Now, when someone visits your site on an iPhone (or any other mobile device smart enough to respect your viewport setting), the phone will stretch (or squish) your content to fit exactly the width of the screen. Thus, your site's mobile readers will be much happier viewing your site on the go:

iPhone Browsing Midwestern Mac 

Here are a few more awesome resources for iPhone-specific website formatting:

So, what do you think about iPhone design? I know it's quite easy to go overboard when considering mobile site design, especially with regard to cutting functionality. I would hope that you can reach a happy medium when determining what features mobile users would like to remain on your site!

Comments

is exactly what I needed! Thanks alot

I posted this page mostly as a reference for myself, but I'm glad you found it helpful ;-)

There are a lot of times when I just need to remember the CSS for the webkit text size adjust rule, and searching for it on Google isn't always as easy for me as going to this bookmarked page.

I created seperate folder for iphone design. and all pages under that folder works/looks great on iphone.

However, i dont know how to direct visitors to that folder.

I saw some websites doing that:

When you visit the website, it goes to another folder for the iphone content.

How can i do this?

Example: http://www.sporx.com
or http://www.ccn.com

thanks.

@ Anonymous: If you can edit your .htaccess file, this is quite simple: just paste something like the following into your .htaccess:

#redirect mobile browsers
#for iPhone
RewriteCond %{HTTP_USER_AGENT} ^.*iPhone.*$
RewriteRule ^(.*)$ http://mobile.yourdomain.com [R=301]
#for BlackBerry
RewriteCond %{HTTP_USER_AGENT} ^.*BlackBerry.*$
RewriteRule ^(.*)$ http://mobile.yourdomain.com [R=301]
#for Palm
RewriteCond %{HTTP_USER_AGENT} ^.*Palm.*$
RewriteRule ^(.*)$ http://mobile.yourdomain.com [R=301]
#nobody cares about Windows Mobile ;-)

Found on: http://dev-tips.com/featured/redirect-iphone-blackberry-palm-requests-with-htaccess

Great info on iPhone dev. Sure will come handy when we start building those web sites for iPhone interface to our customers at one day in work projects.

I tried implementing this code into my .htaccess file but I got an error when I tested on my iphone:

Safari cannot open page because too many redirects occurred.

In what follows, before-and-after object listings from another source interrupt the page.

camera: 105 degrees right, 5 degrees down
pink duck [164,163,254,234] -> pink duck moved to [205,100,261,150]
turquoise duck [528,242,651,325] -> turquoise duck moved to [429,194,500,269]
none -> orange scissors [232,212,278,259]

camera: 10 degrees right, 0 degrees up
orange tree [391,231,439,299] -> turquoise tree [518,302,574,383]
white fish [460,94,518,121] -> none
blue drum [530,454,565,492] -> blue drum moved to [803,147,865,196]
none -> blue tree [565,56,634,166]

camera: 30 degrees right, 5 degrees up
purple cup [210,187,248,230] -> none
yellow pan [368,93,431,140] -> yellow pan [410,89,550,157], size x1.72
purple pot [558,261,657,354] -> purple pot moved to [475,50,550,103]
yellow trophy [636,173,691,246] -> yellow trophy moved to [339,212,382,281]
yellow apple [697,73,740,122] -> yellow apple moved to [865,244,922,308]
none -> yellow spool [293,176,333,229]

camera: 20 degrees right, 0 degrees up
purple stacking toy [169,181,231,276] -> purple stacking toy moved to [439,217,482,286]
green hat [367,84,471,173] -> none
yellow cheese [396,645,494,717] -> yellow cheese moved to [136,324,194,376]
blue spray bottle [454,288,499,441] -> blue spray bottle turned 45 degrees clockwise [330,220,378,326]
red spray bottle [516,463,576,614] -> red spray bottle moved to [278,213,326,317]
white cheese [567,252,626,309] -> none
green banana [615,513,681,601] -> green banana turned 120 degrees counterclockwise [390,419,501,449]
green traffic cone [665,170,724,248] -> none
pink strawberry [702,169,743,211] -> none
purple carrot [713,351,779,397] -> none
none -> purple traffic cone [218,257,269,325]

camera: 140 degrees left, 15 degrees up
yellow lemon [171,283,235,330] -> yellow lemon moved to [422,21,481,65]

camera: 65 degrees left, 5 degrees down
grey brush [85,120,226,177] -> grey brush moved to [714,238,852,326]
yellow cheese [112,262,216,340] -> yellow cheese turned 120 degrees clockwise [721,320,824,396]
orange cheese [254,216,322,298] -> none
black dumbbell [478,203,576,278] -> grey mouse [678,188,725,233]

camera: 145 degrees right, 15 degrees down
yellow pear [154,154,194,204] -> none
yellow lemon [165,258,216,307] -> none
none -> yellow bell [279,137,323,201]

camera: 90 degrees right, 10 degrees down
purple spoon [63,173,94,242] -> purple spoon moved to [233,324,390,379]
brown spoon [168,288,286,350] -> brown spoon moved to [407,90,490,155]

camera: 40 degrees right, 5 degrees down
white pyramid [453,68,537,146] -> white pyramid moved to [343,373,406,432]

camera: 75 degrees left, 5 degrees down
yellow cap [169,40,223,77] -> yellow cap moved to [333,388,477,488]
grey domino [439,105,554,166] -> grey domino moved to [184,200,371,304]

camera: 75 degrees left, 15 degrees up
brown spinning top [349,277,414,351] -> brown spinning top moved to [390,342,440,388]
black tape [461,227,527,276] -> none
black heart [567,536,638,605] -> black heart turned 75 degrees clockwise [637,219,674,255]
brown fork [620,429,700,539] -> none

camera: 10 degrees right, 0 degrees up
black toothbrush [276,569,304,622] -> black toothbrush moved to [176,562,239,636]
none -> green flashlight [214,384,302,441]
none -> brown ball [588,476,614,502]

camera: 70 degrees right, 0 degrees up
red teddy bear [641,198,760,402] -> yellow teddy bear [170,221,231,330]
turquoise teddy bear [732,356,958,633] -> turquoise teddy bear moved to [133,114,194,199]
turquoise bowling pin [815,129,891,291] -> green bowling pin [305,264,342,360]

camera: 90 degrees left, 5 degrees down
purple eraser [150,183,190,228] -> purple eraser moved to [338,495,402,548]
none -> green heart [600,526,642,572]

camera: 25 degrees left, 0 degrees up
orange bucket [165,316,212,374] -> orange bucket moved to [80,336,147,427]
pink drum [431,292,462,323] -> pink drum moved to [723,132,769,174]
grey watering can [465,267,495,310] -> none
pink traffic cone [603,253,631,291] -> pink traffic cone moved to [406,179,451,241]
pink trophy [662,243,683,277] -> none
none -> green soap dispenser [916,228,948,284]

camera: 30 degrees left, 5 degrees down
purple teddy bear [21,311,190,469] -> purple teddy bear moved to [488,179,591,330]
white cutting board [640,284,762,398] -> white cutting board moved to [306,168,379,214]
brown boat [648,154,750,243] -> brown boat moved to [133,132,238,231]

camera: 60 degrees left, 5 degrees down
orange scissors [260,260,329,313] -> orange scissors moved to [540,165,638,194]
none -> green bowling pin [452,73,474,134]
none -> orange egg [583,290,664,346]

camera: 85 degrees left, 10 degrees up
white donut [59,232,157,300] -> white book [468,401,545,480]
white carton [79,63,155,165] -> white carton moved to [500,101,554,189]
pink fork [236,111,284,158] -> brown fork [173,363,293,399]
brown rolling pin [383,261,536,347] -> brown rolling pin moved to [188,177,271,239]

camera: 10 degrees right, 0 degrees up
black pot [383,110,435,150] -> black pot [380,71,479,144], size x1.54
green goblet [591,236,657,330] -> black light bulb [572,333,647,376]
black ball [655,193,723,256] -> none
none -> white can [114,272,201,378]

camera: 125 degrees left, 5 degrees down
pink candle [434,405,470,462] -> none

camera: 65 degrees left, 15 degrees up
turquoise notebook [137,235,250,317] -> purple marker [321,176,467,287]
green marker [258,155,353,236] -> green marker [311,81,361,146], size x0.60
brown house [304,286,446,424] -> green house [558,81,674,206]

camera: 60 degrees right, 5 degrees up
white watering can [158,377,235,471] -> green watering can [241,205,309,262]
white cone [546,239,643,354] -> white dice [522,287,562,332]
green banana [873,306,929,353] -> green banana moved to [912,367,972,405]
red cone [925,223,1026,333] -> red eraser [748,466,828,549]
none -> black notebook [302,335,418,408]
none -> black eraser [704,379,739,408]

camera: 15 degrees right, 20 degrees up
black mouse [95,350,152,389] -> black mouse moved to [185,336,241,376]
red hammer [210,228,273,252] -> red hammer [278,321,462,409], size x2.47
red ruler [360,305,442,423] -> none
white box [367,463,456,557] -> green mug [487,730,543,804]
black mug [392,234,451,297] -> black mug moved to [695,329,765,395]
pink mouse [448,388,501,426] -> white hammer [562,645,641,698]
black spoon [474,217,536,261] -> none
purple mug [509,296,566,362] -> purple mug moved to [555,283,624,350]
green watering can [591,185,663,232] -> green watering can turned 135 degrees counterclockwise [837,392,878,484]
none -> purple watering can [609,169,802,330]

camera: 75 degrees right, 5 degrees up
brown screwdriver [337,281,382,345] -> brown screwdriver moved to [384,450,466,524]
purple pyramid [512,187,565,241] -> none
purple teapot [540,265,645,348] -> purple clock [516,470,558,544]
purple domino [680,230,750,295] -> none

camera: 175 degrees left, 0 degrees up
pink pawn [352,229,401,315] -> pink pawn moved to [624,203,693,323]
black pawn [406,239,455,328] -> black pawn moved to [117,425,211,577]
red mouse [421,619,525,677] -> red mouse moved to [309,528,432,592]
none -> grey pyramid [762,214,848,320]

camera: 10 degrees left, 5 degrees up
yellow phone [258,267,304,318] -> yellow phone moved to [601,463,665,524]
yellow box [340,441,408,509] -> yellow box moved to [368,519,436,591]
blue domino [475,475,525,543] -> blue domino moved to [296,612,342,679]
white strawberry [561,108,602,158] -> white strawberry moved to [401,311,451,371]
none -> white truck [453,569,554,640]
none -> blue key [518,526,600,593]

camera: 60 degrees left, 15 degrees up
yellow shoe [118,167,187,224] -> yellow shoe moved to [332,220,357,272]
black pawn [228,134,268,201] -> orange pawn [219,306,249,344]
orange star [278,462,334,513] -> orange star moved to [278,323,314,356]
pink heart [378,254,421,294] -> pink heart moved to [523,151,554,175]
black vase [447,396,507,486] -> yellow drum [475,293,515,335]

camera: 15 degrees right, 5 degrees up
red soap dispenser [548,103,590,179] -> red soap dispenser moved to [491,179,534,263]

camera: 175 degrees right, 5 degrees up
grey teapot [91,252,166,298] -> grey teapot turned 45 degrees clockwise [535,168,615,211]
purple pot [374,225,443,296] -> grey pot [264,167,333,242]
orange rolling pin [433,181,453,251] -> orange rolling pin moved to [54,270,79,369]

How do I fix this? Thanks!

I've been trauling through websites who just talk nonsence about this, but really appreciate your post, easy to understand and not to hard to implement, thanks so much

Huge thanks for this amazing article. I have few websites and I have found out that there are a lot of users coming through iPhone to my website too. I have an iPhone too so I actually can see what is comfortable in my website and what is not. The most uncomfortable thing for iPhone browsing is scrolling down. But you can't just shorten the content of your websites so it is better to create another version of your website specially for iPhones and other phones to my mind. I mean yourwebsite.com/iphone. I think I will do it in this way. Thanks for amazing article and useful information one more time. I will be waiting for other great ones from you.